WSDL generation bug / architectural problem

Let's say I have this service:

public class TestService {
    public TestData method1() { return new TestData(); }
}

with this data class:

public class TestData {
    private int val;
    public int getVal() { return val; }
    public void setVal(int i) { val = i; }
}

I deploy it:

<service name="Foo" provider="java:RPC">
  <parameter name="className" value="TestService"/>
  <parameter name="allowedMethods" value="*"/>
</service>

Then I hit it with http://myhost/axis/services/Foo?wsdl

The WSDL generation code will happily produce a schema type for the TestData class, despite the fact that the service won't actually function without a type mapping (the engine doesn't know how to serialize a TestData).

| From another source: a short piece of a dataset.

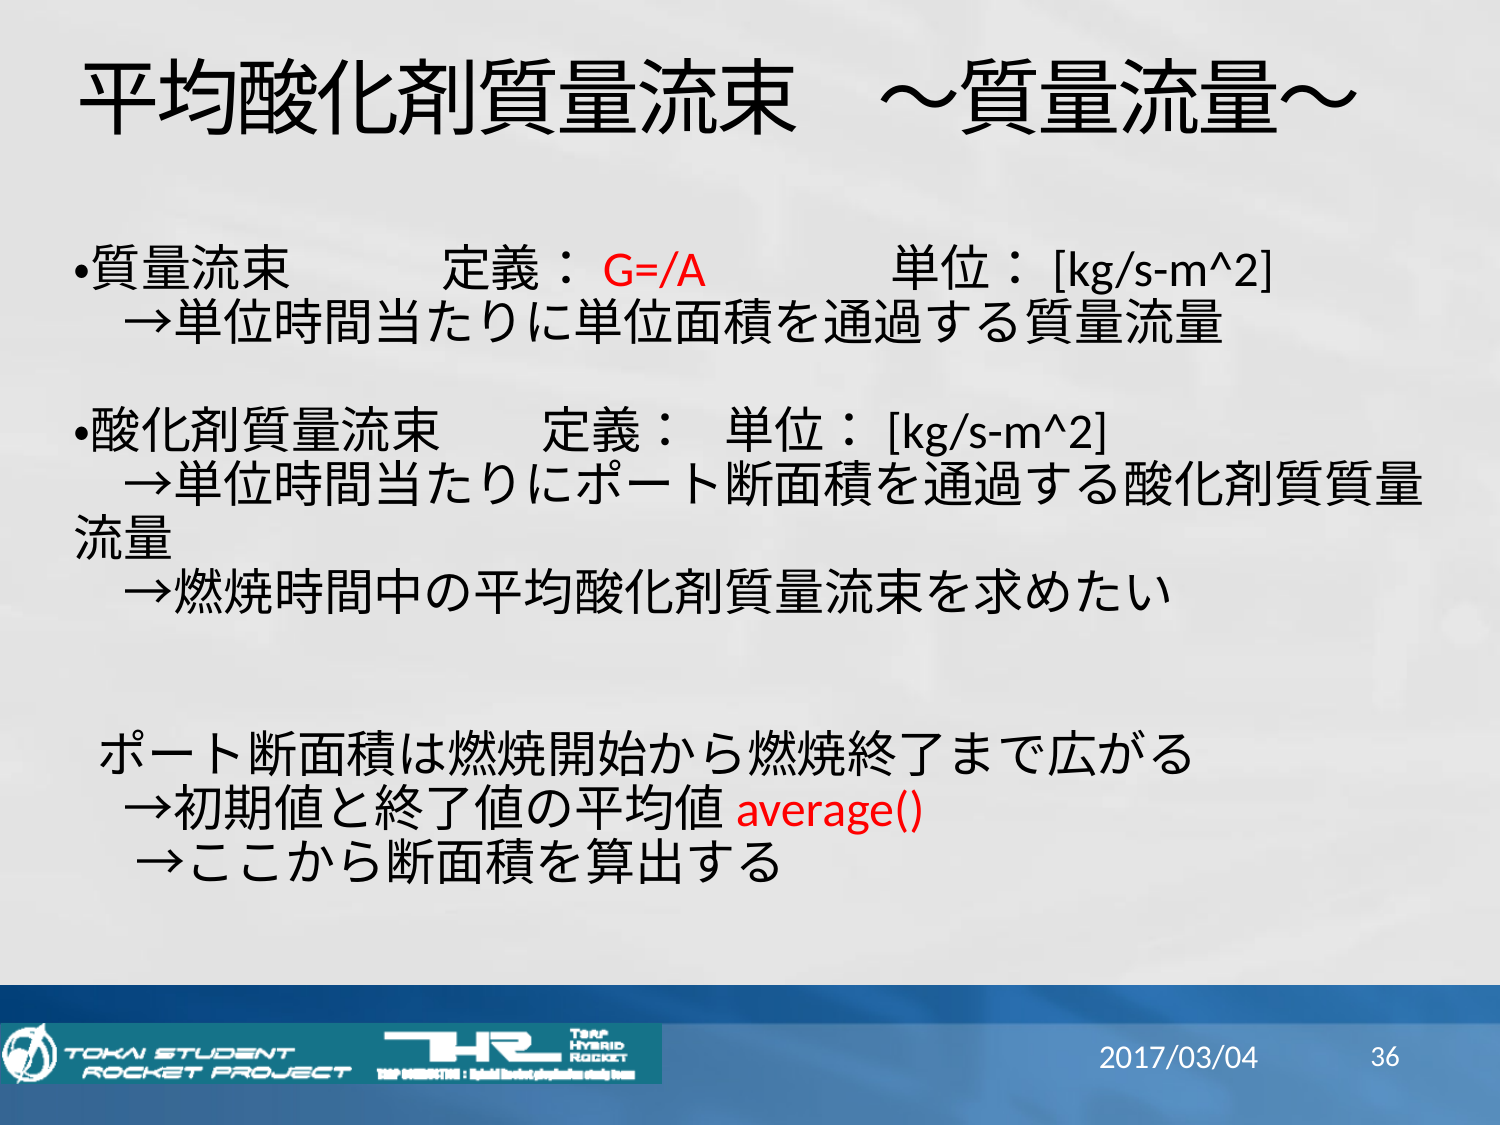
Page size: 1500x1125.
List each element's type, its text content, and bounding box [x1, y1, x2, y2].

So this points to several different issues:

1) We should never emit an XML type definition that isn't going to actually work when it gets sent back to us.

2) The short-term solution to (1) is probably to have the WSDL generation code use the engine's type mapping registry (it really should be integrated with the engine type mapping registry anyway).  If a type is found in the various method signatures which has no mapping in the engine registry, the WSDL generation should fail with a reasonable error message.

3) As we move towards (2), we should not be generating the schema for each type in the wsdl.toJava classes themselves, because it's very possible to have a custom serializer/deserializer that generates different XML than you might expect.  Therefore, the current "beany" schema-generating code should probably get moved into the BeanSerializer/BasicSerializer, and we should have a new method to ask a *serializer* to give us schema for the given type.

4) A potential longer-term solution (which we've discussed before) is to have "default" Java<->XML serializers which can introspect classes without the need for type mappings.  So first look for an explicit mapping, then if that fails, attempt to send the class in question through the default JavaSerializer, which may well work.  This would give us the ability to just deploy services with no type mappings, which could be really cool.

Thoughts on all this?  Anyone want to volunteer to do some of this work?